Le marché de l’emploi est resté assez résilient, de sorte que la Fed n’est pas pressée de changer de position. Malheureusement pour le gouvernement américain, le niveau actuel des taux d’intérêt entraîne des paiements d’intérêts élevés sur la dette américaine qui ne cesse de croître. Les premiers signes d’inflation des biens devraient apparaître au troisième trimestre 2025. La question sera de savoir si la Fed pourra résister à la pression avant de réduire ses taux de référence. Les investisseurs anticipent actuellement deux baisses de taux au second semestre 2025. Ces baisses de taux ne seront pas favorables au dollar américain. Les investisseurs étrangers ont déjà été durement touchés par la dépréciation de plus de 10% du dollar américain par rapport à l’euro et au franc suisse. Nous ne remettons pas en cause le statut du dollar américain en tant que principale monnaie de réserve, mais nous n’excluons pas un nouvel affaiblissement de la devise, car la nouvelle administration y voit un moyen de rendre les produits américains plus compétitifs. Étonnamment, le dollar américain n’a pas joué son rôle de valeur refuge lors de la récente escalade des tensions au Moyen-Orient. Les prix du pétrole et de l’or ont réagi comme prévu, mais le dollar américain est resté sous pression par rapport à l’euro et au franc suisse.
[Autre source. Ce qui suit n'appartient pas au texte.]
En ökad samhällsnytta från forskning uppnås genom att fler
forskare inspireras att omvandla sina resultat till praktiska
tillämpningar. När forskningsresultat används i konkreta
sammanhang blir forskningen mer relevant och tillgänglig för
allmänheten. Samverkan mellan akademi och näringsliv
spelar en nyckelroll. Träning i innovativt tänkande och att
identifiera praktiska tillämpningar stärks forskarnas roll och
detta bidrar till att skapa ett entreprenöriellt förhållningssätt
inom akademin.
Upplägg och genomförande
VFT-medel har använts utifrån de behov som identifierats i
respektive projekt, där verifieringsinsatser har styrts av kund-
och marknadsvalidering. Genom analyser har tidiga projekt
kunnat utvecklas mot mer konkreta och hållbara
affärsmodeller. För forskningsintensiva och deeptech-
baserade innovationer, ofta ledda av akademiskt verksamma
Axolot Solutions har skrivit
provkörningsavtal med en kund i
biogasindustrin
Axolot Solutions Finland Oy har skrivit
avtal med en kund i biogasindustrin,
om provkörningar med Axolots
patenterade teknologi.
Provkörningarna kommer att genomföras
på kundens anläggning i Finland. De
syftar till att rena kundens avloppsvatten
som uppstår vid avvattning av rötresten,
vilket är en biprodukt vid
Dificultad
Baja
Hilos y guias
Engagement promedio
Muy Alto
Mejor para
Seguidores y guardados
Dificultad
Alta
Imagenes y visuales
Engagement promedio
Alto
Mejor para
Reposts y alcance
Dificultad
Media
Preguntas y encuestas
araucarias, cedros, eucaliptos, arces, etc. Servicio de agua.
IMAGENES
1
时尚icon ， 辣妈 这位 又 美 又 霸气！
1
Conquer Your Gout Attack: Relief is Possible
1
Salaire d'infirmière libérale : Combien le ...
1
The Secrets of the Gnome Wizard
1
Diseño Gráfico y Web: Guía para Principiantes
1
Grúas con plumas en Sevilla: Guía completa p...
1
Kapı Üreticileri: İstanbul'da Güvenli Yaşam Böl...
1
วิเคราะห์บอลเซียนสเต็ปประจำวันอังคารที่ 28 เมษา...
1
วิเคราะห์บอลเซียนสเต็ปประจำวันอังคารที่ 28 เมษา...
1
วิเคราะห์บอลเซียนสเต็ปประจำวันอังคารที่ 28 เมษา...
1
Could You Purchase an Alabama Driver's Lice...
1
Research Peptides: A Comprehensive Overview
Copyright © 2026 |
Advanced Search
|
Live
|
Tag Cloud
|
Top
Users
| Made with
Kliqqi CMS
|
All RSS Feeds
Pour compenser cette faiblesse, il faudrait un budget américain convaincant afin d’apaiser les craintes liées au déficit, ainsi qu’une amélioration rapide des données économiques américaines une fois que l’incertitude liée aux négociations commerciales aura été levée. Une reprise économique plus forte que prévu au second semestre 2025 devrait inciter les investisseurs à revoir leurs estimations concernant le nombre de baisses de taux en 2026 (actuellement trois, alors que la Fed n’en prévoit qu’une seule).
EN ATTENTE
La rapidité des événements a mis à rude épreuve la plupart des investisseurs, car il est pratiquement impossible de se positionner correctement dans un environnement en mutation aussi rapide. Nous avons choisi de rester bien diversifiés et avons légèrement réduit notre exposition au marché actions en attendant l’issue des négociations commerciales. Dans l’ensemble, les marchés ont été positifs cette année, mais la forte dépréciation du dollar américain a entraîné des rendements négatifs sur les actions américaines pour les investisseurs suisses et européens non couverts. Comme indiqué ci-dessus, nous pensons que le budget américain et la conclusion des négociations commerciales seront des facteurs importants pour les marchés financiers au second semestre 2025. Nous chercherons à augmenter notre exposition aux marchés dès que nous aurons plus de visibilité sur ces questions.